■ **TRY IT**
Scan the records below for the line with "Unternehmens tätig. Danach habe ich mich um" and the line with "O que é Ciclo de Estudos?". Repeat those two lines and every line between them exactly, and nothing else.

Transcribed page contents
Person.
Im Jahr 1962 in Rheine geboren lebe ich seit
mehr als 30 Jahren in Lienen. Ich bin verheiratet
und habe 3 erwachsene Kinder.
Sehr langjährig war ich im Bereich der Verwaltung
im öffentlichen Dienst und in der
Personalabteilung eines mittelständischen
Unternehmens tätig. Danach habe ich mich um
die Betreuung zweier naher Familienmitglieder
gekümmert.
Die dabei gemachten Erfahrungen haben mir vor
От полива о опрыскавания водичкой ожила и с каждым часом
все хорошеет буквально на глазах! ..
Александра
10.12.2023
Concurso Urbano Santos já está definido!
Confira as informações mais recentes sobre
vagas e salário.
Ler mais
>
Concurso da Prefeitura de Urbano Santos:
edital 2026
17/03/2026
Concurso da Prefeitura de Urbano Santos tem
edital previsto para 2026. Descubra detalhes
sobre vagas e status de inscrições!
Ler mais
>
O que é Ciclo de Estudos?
...
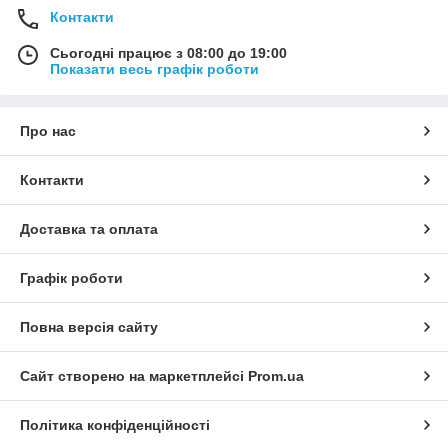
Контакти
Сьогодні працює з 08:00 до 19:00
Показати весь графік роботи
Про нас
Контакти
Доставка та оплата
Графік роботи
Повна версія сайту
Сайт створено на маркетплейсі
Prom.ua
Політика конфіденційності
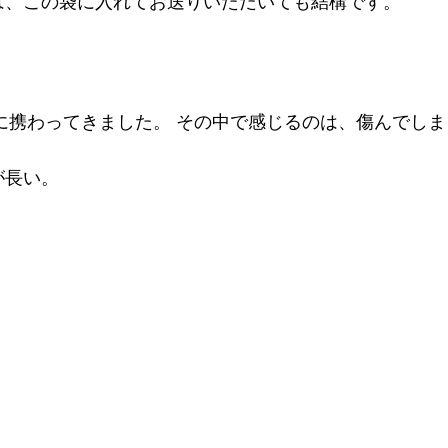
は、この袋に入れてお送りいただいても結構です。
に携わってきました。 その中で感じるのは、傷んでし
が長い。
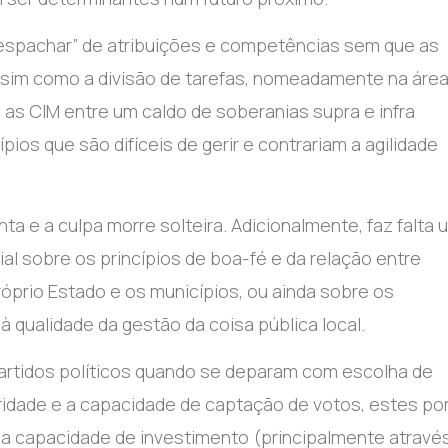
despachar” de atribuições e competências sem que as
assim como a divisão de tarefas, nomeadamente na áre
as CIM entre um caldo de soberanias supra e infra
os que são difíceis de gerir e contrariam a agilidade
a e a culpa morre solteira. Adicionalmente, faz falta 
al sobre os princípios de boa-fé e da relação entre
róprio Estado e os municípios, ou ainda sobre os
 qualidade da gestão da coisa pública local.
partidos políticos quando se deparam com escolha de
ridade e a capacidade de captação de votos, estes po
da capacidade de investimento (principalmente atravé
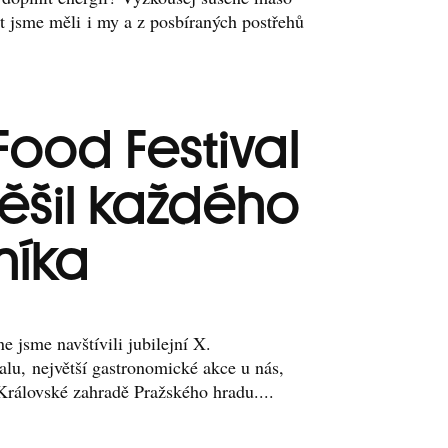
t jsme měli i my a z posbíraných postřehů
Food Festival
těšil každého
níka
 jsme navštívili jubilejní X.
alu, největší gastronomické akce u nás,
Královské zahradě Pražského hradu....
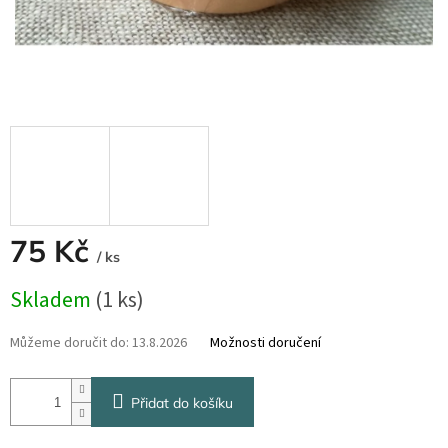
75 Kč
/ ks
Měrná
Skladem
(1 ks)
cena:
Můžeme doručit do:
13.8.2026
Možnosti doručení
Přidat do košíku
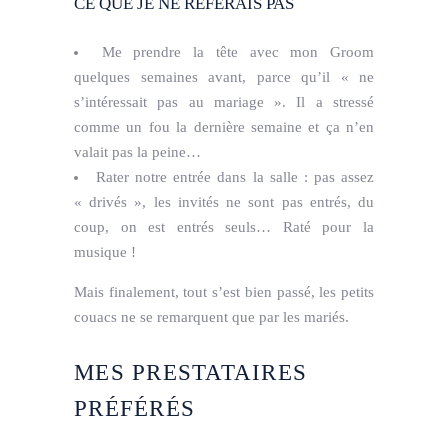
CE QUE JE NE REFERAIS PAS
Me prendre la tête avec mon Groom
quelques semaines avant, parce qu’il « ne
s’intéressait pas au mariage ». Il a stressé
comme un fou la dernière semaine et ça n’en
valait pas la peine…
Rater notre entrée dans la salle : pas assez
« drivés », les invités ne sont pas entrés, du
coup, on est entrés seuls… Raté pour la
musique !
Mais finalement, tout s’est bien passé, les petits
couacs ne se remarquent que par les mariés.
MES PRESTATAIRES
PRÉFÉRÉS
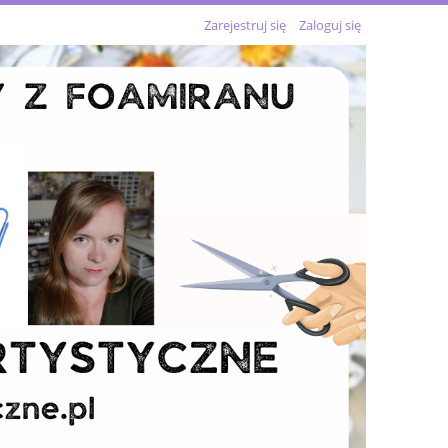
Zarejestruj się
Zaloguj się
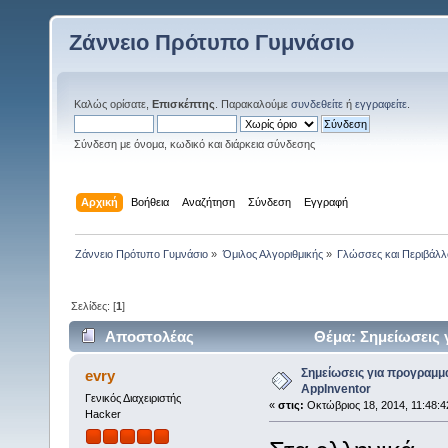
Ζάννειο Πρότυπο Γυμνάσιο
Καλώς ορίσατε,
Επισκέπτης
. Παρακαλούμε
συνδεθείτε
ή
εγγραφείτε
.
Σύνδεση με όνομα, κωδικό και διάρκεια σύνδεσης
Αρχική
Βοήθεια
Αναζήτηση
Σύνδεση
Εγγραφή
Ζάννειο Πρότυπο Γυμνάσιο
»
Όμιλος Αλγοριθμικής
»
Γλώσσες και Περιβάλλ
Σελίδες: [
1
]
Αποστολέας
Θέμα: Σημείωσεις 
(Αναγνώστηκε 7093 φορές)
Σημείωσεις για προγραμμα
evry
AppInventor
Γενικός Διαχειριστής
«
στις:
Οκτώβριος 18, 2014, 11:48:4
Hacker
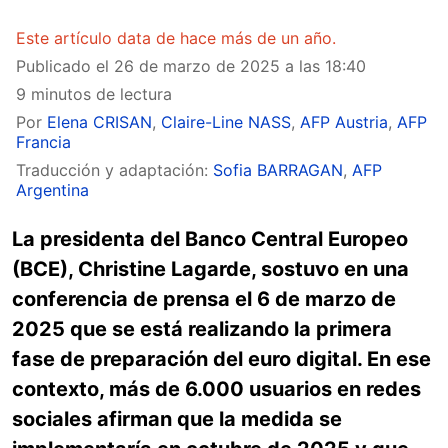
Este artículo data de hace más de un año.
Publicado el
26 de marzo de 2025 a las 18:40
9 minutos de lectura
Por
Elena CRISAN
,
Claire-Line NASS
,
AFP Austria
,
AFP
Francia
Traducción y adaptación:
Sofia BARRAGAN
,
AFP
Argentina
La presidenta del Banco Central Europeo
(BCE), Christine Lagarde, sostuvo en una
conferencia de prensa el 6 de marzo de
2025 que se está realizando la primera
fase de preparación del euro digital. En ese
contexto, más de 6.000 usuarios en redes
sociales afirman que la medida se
...
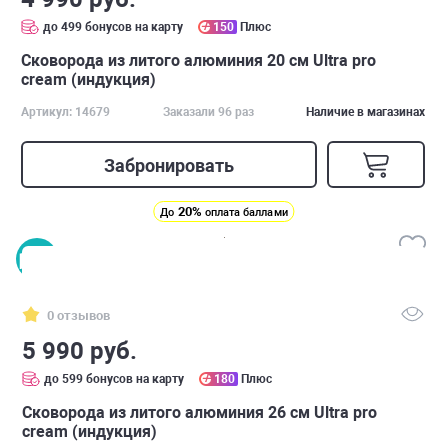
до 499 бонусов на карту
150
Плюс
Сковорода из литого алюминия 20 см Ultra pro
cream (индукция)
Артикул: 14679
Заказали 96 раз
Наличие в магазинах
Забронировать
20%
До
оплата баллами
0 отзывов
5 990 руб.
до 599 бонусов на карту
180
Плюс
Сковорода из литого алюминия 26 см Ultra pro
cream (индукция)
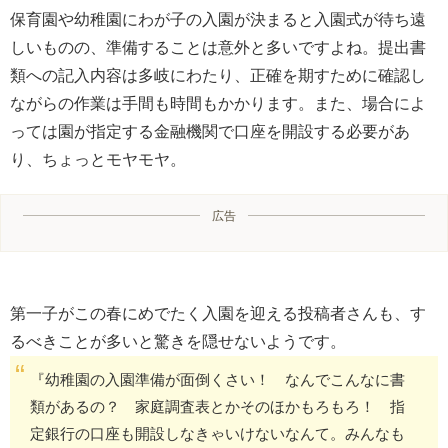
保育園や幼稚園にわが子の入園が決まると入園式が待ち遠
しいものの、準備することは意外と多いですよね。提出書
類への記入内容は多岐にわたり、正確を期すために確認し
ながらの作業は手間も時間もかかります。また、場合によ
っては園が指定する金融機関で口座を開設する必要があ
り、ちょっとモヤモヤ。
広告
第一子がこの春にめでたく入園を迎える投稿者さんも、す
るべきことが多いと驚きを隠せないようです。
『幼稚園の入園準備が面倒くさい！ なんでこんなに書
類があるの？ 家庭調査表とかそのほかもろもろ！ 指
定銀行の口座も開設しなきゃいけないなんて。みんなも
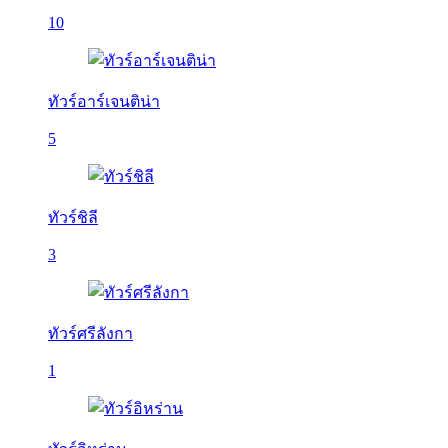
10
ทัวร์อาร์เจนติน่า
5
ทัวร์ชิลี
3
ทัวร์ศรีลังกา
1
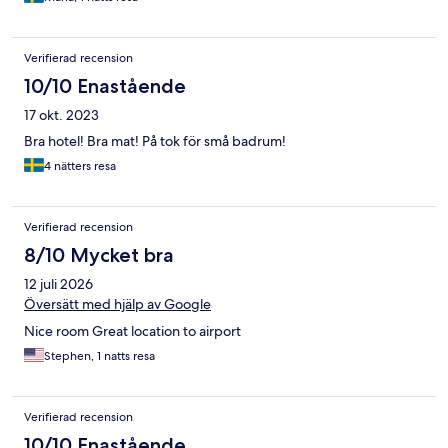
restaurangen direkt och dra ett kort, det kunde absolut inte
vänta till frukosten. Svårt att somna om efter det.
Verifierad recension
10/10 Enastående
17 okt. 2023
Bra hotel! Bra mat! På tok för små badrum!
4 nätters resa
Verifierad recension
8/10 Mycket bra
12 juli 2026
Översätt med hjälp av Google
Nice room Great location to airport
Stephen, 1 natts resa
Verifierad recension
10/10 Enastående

■ **TASK ANSWER**
Unternehmens tätig. Danach habe ich mich um
die Betreuung zweier naher Familienmitglieder
gekümmert.
Die dabei gemachten Erfahrungen haben mir vor
От полива о опрыскавания водичкой ожила и с каждым часом
все хорошеет буквально на глазах! ..
Александра
10.12.2023
Concurso Urbano Santos já está definido!
Confira as informações mais recentes sobre
vagas e salário.
Ler mais
>
Concurso da Prefeitura de Urbano Santos:
edital 2026
17/03/2026
Concurso da Prefeitura de Urbano Santos tem
edital previsto para 2026. Descubra detalhes
sobre vagas e status de inscrições!
Ler mais
>
O que é Ciclo de Estudos?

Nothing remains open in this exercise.